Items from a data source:
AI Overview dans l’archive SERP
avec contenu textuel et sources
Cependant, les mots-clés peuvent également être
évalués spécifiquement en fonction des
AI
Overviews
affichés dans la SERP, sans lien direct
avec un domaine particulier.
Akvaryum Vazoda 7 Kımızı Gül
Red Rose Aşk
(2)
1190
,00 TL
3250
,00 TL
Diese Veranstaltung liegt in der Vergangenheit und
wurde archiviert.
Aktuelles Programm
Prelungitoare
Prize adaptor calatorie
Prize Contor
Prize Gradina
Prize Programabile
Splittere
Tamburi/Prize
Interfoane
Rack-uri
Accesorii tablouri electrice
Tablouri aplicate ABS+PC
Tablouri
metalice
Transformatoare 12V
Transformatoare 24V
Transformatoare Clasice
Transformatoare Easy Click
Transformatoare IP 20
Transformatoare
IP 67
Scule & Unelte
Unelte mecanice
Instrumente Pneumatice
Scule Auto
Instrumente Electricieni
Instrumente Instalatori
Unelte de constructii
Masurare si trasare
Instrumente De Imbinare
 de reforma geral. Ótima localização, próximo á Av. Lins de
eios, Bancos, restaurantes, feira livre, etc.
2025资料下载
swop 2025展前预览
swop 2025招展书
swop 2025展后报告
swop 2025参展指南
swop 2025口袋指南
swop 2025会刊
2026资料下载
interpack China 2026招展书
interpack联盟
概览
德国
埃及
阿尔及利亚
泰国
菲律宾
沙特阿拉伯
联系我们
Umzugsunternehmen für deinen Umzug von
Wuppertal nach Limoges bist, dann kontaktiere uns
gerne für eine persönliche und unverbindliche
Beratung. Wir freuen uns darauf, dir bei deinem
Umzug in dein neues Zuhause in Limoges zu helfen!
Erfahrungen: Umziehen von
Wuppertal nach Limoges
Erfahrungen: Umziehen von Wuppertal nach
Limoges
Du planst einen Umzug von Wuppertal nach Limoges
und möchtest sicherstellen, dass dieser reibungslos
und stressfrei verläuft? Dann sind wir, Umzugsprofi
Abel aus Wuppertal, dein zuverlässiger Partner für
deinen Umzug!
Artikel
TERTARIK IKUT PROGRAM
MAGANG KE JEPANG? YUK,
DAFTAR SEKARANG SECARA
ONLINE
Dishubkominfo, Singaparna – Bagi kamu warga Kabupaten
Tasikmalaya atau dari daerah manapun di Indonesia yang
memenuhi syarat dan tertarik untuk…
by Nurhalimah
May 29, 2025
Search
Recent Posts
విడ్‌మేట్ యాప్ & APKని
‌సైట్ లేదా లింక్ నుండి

WHAT TO DO: Copy the rows above verbatim, from the beginning of the rows through the line containing "Diese Veranstaltung liegt", including both ends.

SOLUTION:
AI Overview dans l’archive SERP
avec contenu textuel et sources
Cependant, les mots-clés peuvent également être
évalués spécifiquement en fonction des
AI
Overviews
affichés dans la SERP, sans lien direct
avec un domaine particulier.
Akvaryum Vazoda 7 Kımızı Gül
Red Rose Aşk
(2)
1190
,00 TL
3250
,00 TL
Diese Veranstaltung liegt in der Vergangenheit und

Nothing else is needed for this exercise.